* **Your goal**: "355 229 15.20" appears in one line of the records below. Output that line and each one after it, exactly, through the last line.

++++++++++

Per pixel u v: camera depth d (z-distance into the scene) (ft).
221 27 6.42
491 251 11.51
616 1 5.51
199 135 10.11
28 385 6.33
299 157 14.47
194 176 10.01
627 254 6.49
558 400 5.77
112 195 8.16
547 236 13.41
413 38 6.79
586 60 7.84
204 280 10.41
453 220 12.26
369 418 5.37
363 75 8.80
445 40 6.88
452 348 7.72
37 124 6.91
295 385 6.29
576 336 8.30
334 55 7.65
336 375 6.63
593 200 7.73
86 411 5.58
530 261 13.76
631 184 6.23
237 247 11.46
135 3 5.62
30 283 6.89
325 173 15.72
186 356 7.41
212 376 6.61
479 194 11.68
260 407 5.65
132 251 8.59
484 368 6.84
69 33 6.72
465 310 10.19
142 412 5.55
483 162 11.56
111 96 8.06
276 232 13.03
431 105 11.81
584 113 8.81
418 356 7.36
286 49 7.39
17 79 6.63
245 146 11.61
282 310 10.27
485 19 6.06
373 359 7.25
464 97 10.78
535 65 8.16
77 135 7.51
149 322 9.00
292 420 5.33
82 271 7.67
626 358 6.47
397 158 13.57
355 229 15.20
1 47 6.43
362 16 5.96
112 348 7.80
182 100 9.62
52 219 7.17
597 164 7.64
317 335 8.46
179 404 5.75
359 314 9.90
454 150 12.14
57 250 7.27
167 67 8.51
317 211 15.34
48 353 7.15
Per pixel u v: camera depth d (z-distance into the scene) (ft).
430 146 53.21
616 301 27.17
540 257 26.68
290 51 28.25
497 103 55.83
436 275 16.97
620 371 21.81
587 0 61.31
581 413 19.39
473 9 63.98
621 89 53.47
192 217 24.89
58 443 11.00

++++++++++

* **Solution**:
355 229 15.20
1 47 6.43
362 16 5.96
112 348 7.80
182 100 9.62
52 219 7.17
597 164 7.64
317 335 8.46
179 404 5.75
359 314 9.90
454 150 12.14
57 250 7.27
167 67 8.51
317 211 15.34
48 353 7.15
Per pixel u v: camera depth d (z-distance into the scene) (ft).
430 146 53.21
616 301 27.17
540 257 26.68
290 51 28.25
497 103 55.83
436 275 16.97
620 371 21.81
587 0 61.31
581 413 19.39
473 9 63.98
621 89 53.47
192 217 24.89
58 443 11.00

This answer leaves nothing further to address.